When Callaway arrived in Nashville from New York in 2004, where she had been fashion editor at the New York Post, she said a fashion scene didn’t really exist.

“There have always been plenty of talented stylists here who sometimes sidelined into designing, but in terms of full-on fashion design companies, I can’t say I remember that there were any,’’ Callaway explains.

“Imogene + Willie coming to town changed everything. Not only did they help define a true ‘Nashville aesthetic,’ Matt and Carrie (Eddmenson) quickly became tastemakers on a national and even international level, which introduced other local brands like Otis James and Emil Erwin, which did a bag collab with Imogene +Willie that was a sell-out in J. Crew.

“Even if you don’t prescribe to the look they sell, there’s no arguing that they have changed the way Nashville thinks about fashion in terms of business and as a viable local industry.”

Mike Smith, co-founder of Nashville Fashion Week, adds that it’s important to have a strong fashion scene for the same reasons a strong food scene, or music scene, helps a city.
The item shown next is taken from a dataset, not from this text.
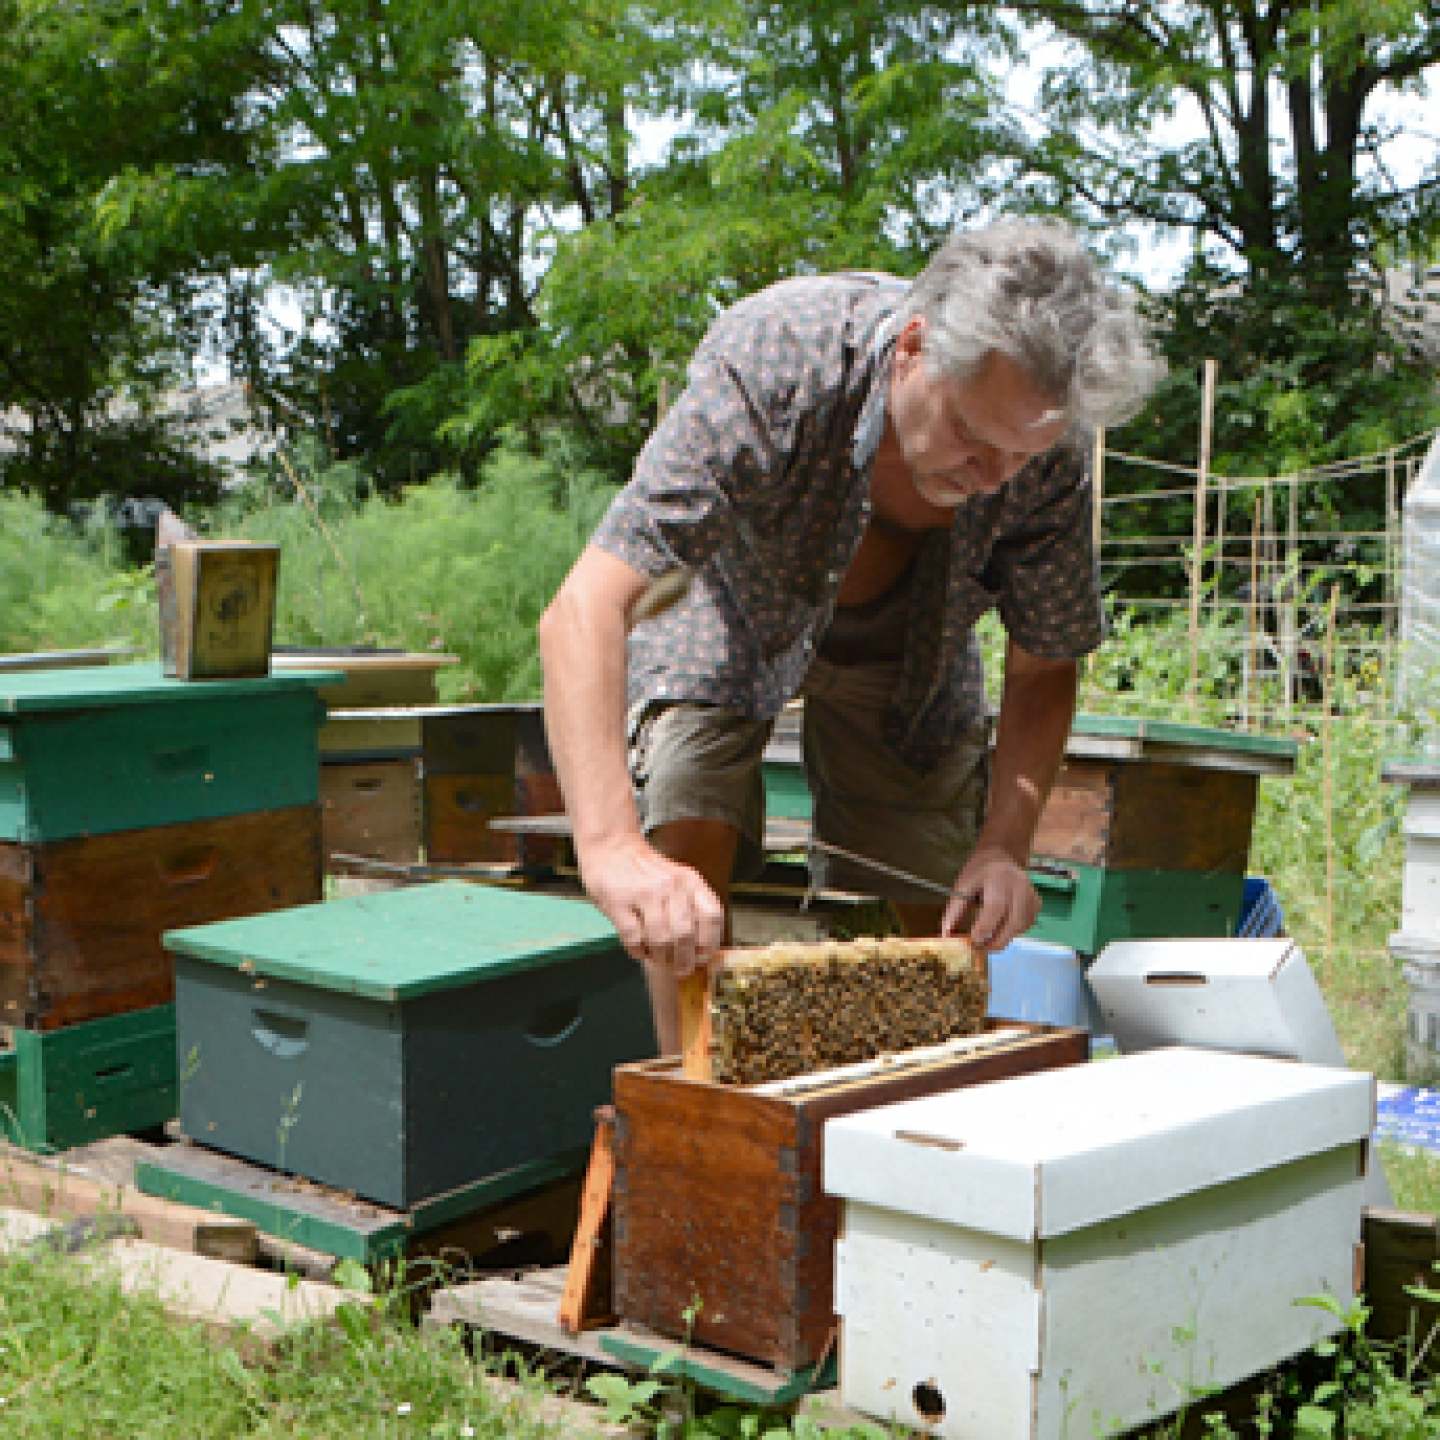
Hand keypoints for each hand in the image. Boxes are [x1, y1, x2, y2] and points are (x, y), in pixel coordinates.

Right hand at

“It spurs more of the creative arts and enriches culture,” he says. “As Jon Meacham’s article in the recent TIME magazine issue offered, ‘culture is commerce.’ We’ve got a lot of both in this city right now.”

Callaway stresses that a strong fashion scene is good business.

“It’s all too easy for community leaders to underestimate their fashion scenes,’’ she says. “It’s common for them to think of clothes and the people who are interested in producing them as frivolous and inconsequential. But the truth is that a strong fashion industry adds to a community not only in terms of economics and job creation, but also in creating the ever-important PR buzz that brings new visitors to town not only to explore our retail stores, but to eat in our restaurants, see our many attractions, and stay in our hotels.

“Beyond that, having an aesthetic and a community of brands that catch a toehold in the national cultural zeitgeist as Nashville’s heritage community and its progenitors have goes a long way in building local pride,’’ Callaway explains.

“Nashvillians have a tendency to fell like underdogs, ‘less-thans’ in terms of style.

“The attention we’ve gotten over the last few years has changed the way we see ourselves in relation to other creative communities. I can’t help but think that this pride translates into dollars.”

And with a scene that’s still incubating, designers and other professionals in the industry have the opportunity not to just break into the fashion business but to help create it.

“It’s great doing it here because it’s new,” says Silver. “We’re all creating the industry from the bottom up, where as in New York it has been there way before you and will be there way after you, and you’re lucky to make a little dent in that. But to be part of it actually blooming is rare.”